* Description of the task
Copy the part of the items that opens with the line containing "Skip to main content" and closes with the line containing "nus Saturday post!", both lines included, keeping every character as it appears.

Start of Data to use

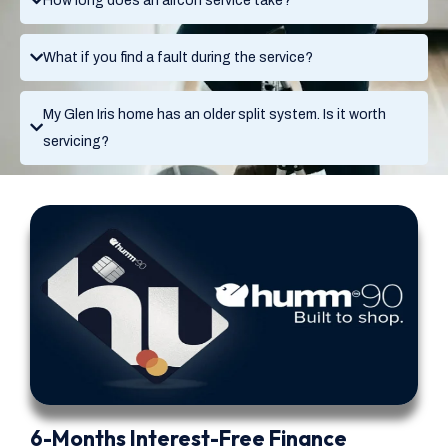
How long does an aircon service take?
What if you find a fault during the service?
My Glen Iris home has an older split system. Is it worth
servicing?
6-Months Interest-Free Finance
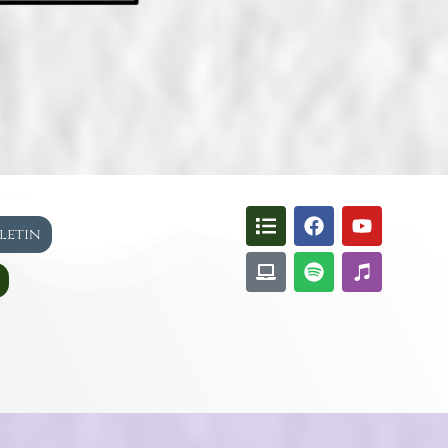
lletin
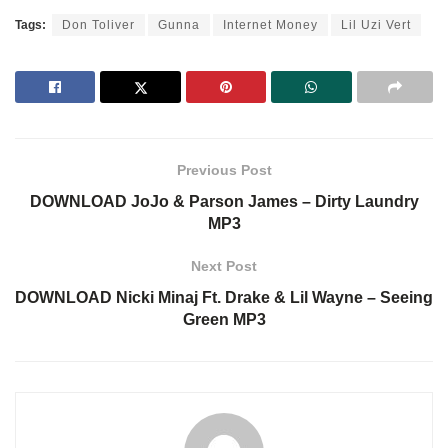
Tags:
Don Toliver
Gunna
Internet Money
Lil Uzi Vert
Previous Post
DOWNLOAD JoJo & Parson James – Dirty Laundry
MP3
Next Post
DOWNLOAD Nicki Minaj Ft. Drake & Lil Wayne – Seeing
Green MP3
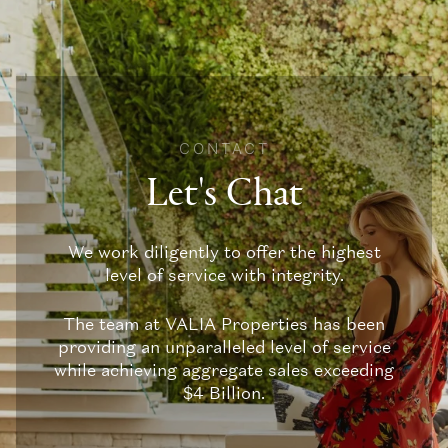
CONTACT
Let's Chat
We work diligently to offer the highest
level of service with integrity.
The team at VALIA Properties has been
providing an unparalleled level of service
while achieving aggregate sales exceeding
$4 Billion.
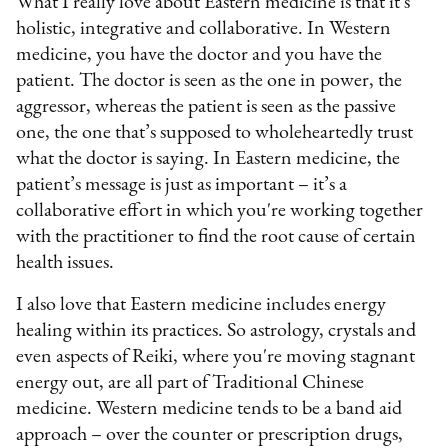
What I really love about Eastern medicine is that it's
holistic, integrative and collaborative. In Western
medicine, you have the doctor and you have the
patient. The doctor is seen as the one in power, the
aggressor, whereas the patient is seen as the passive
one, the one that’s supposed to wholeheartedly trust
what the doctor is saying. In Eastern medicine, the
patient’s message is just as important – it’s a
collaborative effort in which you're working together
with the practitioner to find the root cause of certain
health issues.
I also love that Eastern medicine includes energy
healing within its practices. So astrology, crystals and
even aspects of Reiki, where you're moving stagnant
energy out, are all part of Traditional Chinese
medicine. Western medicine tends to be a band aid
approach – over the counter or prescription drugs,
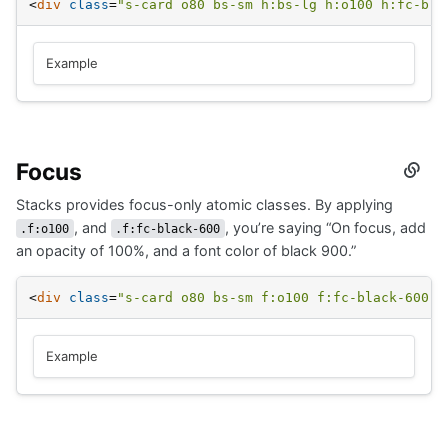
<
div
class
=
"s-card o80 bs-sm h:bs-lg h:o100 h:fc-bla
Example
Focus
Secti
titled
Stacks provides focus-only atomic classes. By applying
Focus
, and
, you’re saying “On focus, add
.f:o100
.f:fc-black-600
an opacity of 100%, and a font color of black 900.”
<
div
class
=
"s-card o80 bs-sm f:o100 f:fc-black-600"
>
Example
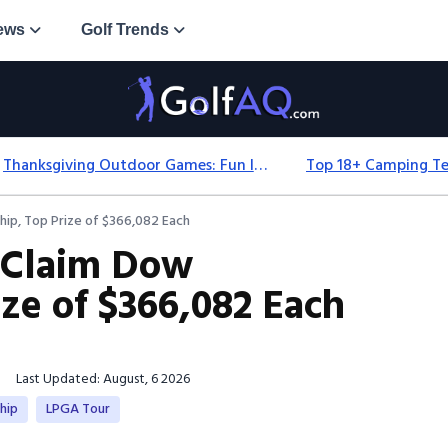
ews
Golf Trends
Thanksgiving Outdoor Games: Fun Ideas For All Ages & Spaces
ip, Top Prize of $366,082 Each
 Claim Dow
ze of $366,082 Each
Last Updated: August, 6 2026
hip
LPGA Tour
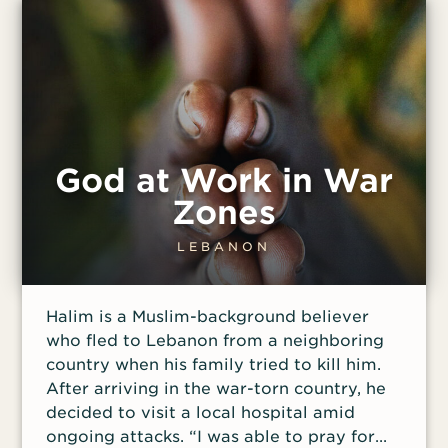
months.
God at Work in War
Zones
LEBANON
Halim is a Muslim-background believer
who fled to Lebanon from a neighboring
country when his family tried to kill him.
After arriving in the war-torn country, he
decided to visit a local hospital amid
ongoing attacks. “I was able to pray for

End of Data to use
Start of Data to use

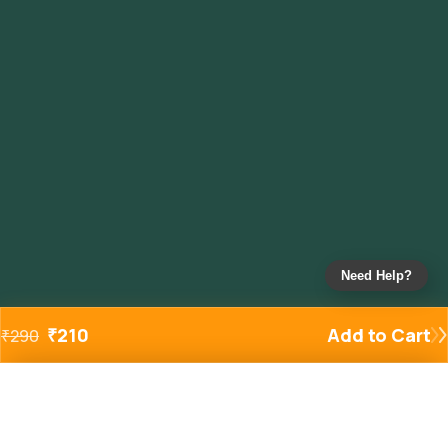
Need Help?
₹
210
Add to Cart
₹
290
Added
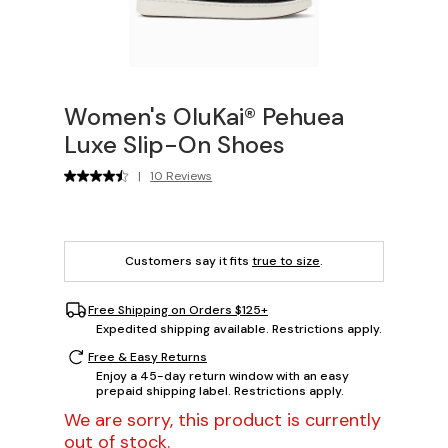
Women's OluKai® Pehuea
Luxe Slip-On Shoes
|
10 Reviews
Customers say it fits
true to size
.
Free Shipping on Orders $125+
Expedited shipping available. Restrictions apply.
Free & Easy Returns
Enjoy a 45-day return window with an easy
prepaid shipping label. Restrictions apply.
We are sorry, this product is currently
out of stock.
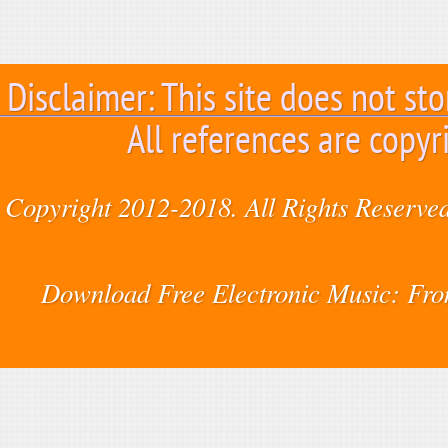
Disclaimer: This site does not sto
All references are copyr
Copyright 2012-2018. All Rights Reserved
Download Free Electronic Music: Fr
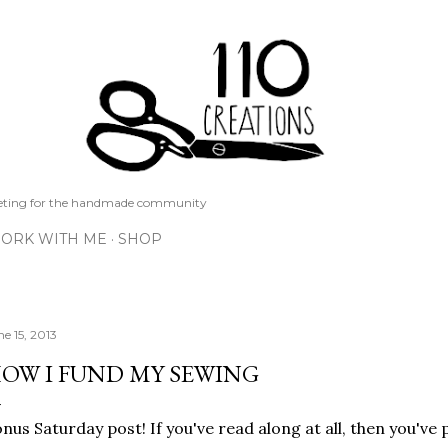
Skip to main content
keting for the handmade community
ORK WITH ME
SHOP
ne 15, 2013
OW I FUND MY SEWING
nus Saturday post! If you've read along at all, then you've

End of Data to use

* Output of the task
Skip to main content
keting for the handmade community
ORK WITH ME
SHOP
ne 15, 2013
OW I FUND MY SEWING
nus Saturday post! If you've read along at all, then you've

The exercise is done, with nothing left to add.